### Activities
a. Could you reproduce the code review comment about QueryResultKey below, word for word and in full?
b. Can you give all the entries below again with "scene" switched to "setting", keeping everything else unchanged and leaving the pictures out of your answer?

### Document passage

As best I can tell, this seems to just be an attempt at code reuse? .. {{TermFacetCache}} needs a key that involves an (unordered) list of "filters" so the PR modifies {{QueryResultKey}} to try and compose it in inside {{FacetCacheKey}}.

But in the process these changes to {{QueryResultKey}} break it's primary usage by treating the main "q" param as just another "filter". For it's _intended_ purpose (the {{queryResultsCache}} ) the resulting sort order of the documents matters, so {{q=foo&fq=bar}} must *NOT* result in a cache hit for {{q=bar&fq=foo}} – but with the changes in the current PR the following tests this is no longer true, causing a test like this one (which would currently pass on master) to fail...
{noformat}
diff --git a/solr/core/src/test/org/apache/solr/core/QueryResultKeyTest.java b/solr/core/src/test/org/apache/solr/core/QueryResultKeyTest.java
index dc1e48b17b3..9d627146595 100644
--- a/solr/core/src/test/org/apache/solr/core/QueryResultKeyTest.java
+++ b/solr/core/src/test/org/apache/solr/core/QueryResultKeyTest.java
@@ -106,6 +106,17 @@ public class QueryResultKeyTest extends SolrTestCaseJ4 {
 
     assertKeyNotEquals(key1, key2);
   }
+  
+  public void testSwappingQueryAndFilterIsNotEquals() {
+    final Query qx = new FlatHashTermQuery("x");
+    final Query qy = new FlatHashTermQuery("y");
+    
+    final QueryResultKey x = new QueryResultKey(qx, Arrays.asList(qy), null, 0);
+    final QueryResultKey y = new QueryResultKey(qy, Arrays.asList(qx), null, 0);
+    
+    assertKeyNotEquals(x, y);
+  }
+    
 
   public void testRandomQueryKeyEquality() {

{noformat}
I would strongly suggest reverting your changes to {{QueryResultKey}}, and instead refactor the {{unorderedCompare}} logic into a helper class where it can be re-used by {{TermFacetCache}} ( wrapping a simple {{List<Query>}} instead of a hacked {{QueryResultKey}} )

### Stored data

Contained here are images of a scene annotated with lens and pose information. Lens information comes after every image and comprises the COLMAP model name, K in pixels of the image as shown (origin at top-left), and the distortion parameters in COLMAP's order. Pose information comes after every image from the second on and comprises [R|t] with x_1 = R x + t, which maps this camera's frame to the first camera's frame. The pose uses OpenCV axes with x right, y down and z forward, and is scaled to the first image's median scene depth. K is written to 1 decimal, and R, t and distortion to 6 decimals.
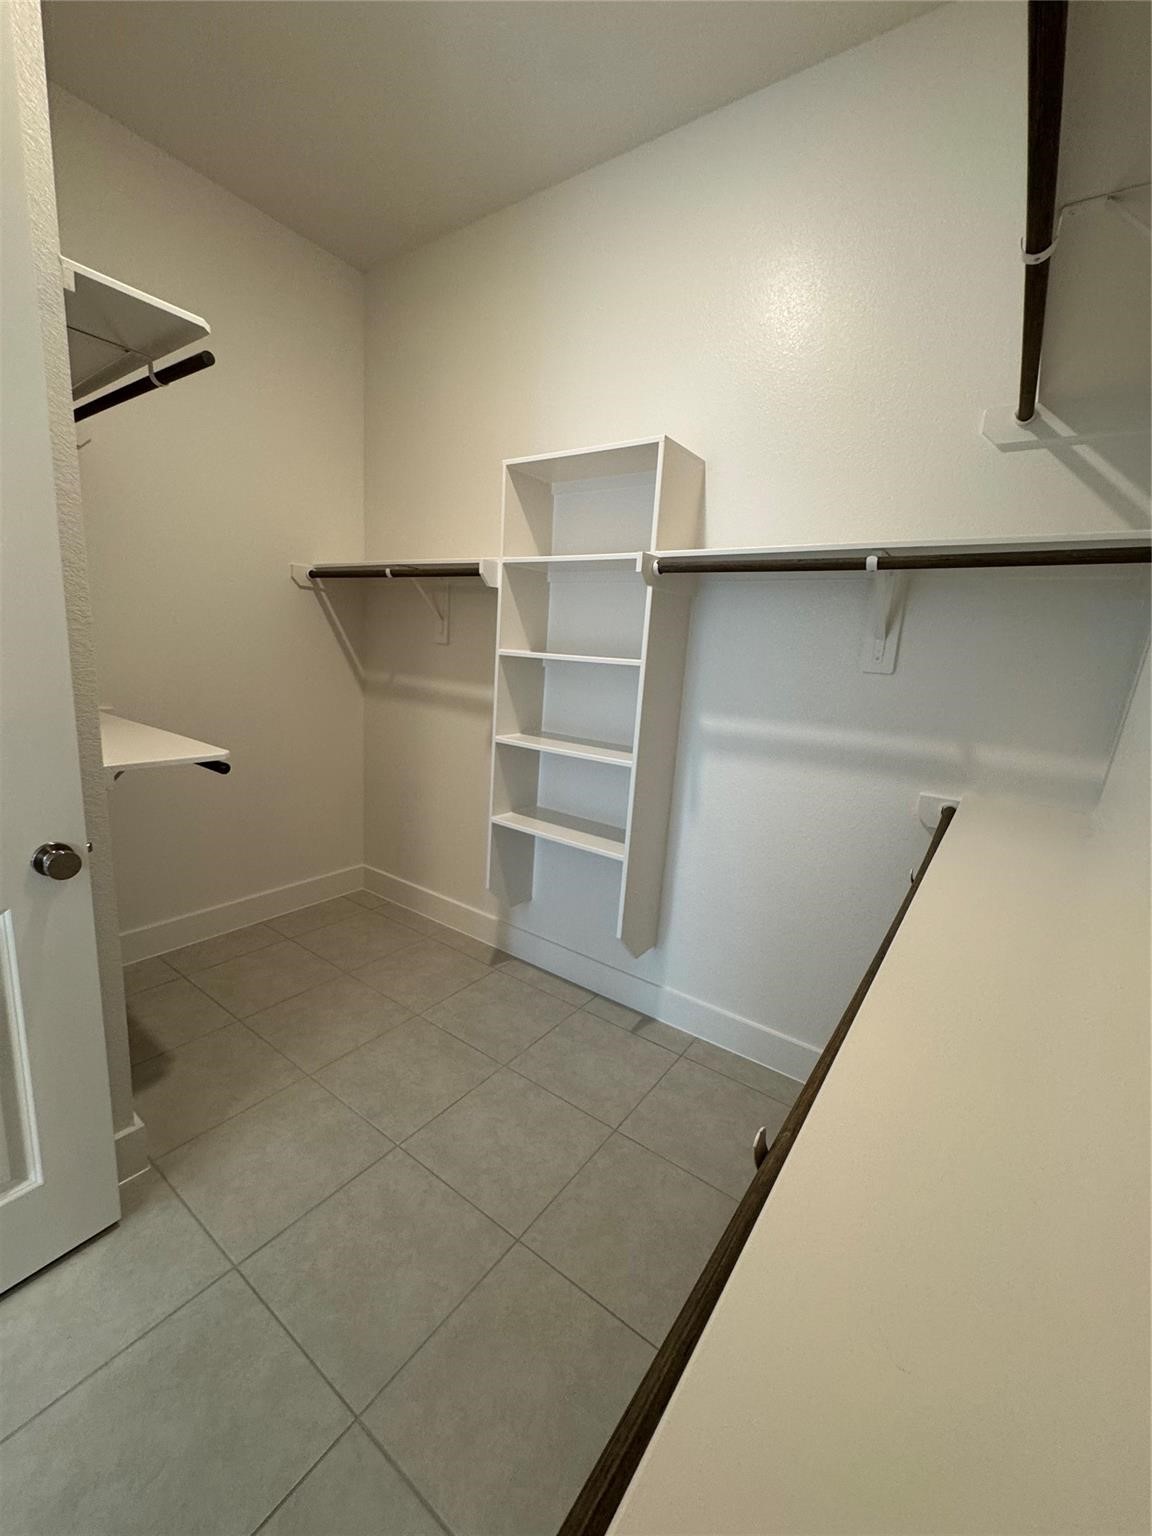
lens RADIAL K [[614.5, 0, 575.3], [0, 614.5, 767.0], [0, 0, 1]] dist [-0.004332, 0.000692]
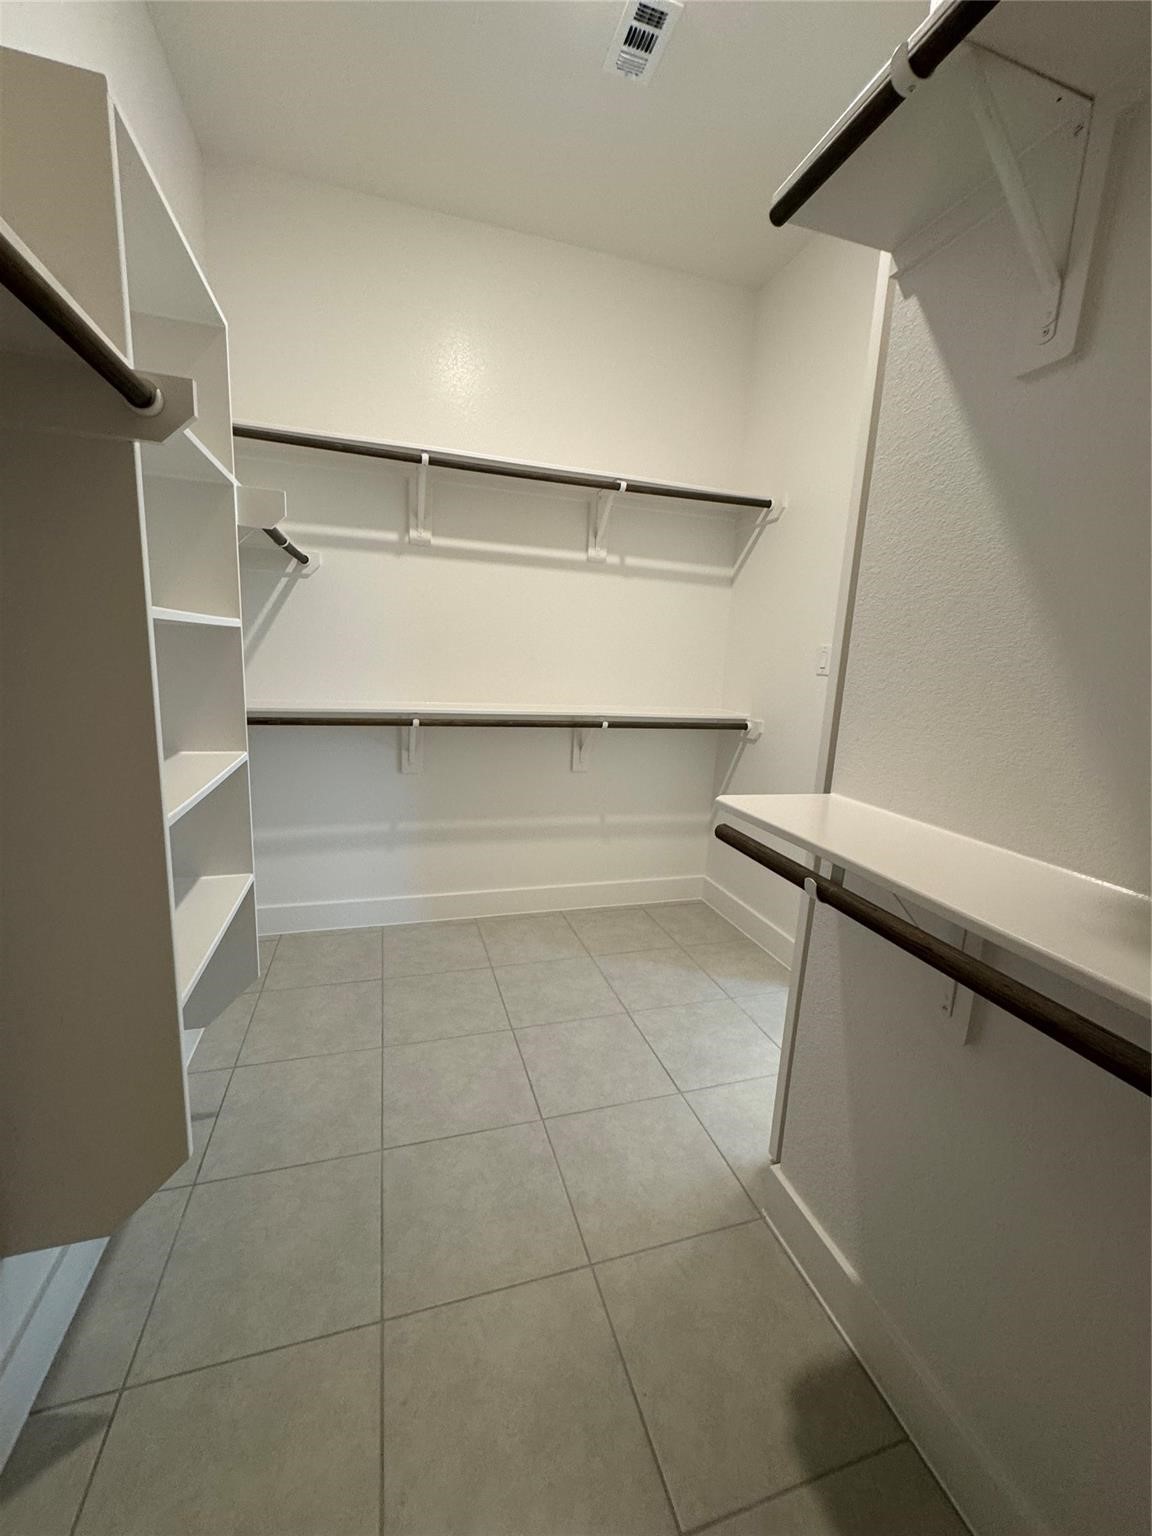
lens RADIAL K [[614.5, 0, 575.3], [0, 614.5, 767.0], [0, 0, 1]] dist [-0.004332, 0.000692]
pose [[-0.789787, -0.216500, 0.573903, -0.686700], [0.011792, 0.930106, 0.367102, -0.273496], [-0.613268, 0.296700, -0.732032, 1.329503]]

### Outputs in order
a.
As best I can tell, this seems to just be an attempt at code reuse? .. {{TermFacetCache}} needs a key that involves an (unordered) list of "filters" so the PR modifies {{QueryResultKey}} to try and compose it in inside {{FacetCacheKey}}.

But in the process these changes to {{QueryResultKey}} break it's primary usage by treating the main "q" param as just another "filter". For it's _intended_ purpose (the {{queryResultsCache}} ) the resulting sort order of the documents matters, so {{q=foo&fq=bar}} must *NOT* result in a cache hit for {{q=bar&fq=foo}} – but with the changes in the current PR the following tests this is no longer true, causing a test like this one (which would currently pass on master) to fail...
{noformat}
diff --git a/solr/core/src/test/org/apache/solr/core/QueryResultKeyTest.java b/solr/core/src/test/org/apache/solr/core/QueryResultKeyTest.java
index dc1e48b17b3..9d627146595 100644
--- a/solr/core/src/test/org/apache/solr/core/QueryResultKeyTest.java
+++ b/solr/core/src/test/org/apache/solr/core/QueryResultKeyTest.java
@@ -106,6 +106,17 @@ public class QueryResultKeyTest extends SolrTestCaseJ4 {
 
     assertKeyNotEquals(key1, key2);
   }
+  
+  public void testSwappingQueryAndFilterIsNotEquals() {
+    final Query qx = new FlatHashTermQuery("x");
+    final Query qy = new FlatHashTermQuery("y");
+    
+    final QueryResultKey x = new QueryResultKey(qx, Arrays.asList(qy), null, 0);
+    final QueryResultKey y = new QueryResultKey(qy, Arrays.asList(qx), null, 0);
+    
+    assertKeyNotEquals(x, y);
+  }
+    
 
   public void testRandomQueryKeyEquality() {

{noformat}
I would strongly suggest reverting your changes to {{QueryResultKey}}, and instead refactor the {{unorderedCompare}} logic into a helper class where it can be re-used by {{TermFacetCache}} ( wrapping a simple {{List<Query>}} instead of a hacked {{QueryResultKey}} )

b.
Contained here are images of a setting annotated with lens and pose information. Lens information comes after every image and comprises the COLMAP model name, K in pixels of the image as shown (origin at top-left), and the distortion parameters in COLMAP's order. Pose information comes after every image from the second on and comprises [R|t] with x_1 = R x + t, which maps this camera's frame to the first camera's frame. The pose uses OpenCV axes with x right, y down and z forward, and is scaled to the first image's median setting depth. K is written to 1 decimal, and R, t and distortion to 6 decimals.
lens RADIAL K [[614.5, 0, 575.3], [0, 614.5, 767.0], [0, 0, 1]] dist [-0.004332, 0.000692]
lens RADIAL K [[614.5, 0, 575.3], [0, 614.5, 767.0], [0, 0, 1]] dist [-0.004332, 0.000692]
pose [[-0.789787, -0.216500, 0.573903, -0.686700], [0.011792, 0.930106, 0.367102, -0.273496], [-0.613268, 0.296700, -0.732032, 1.329503]]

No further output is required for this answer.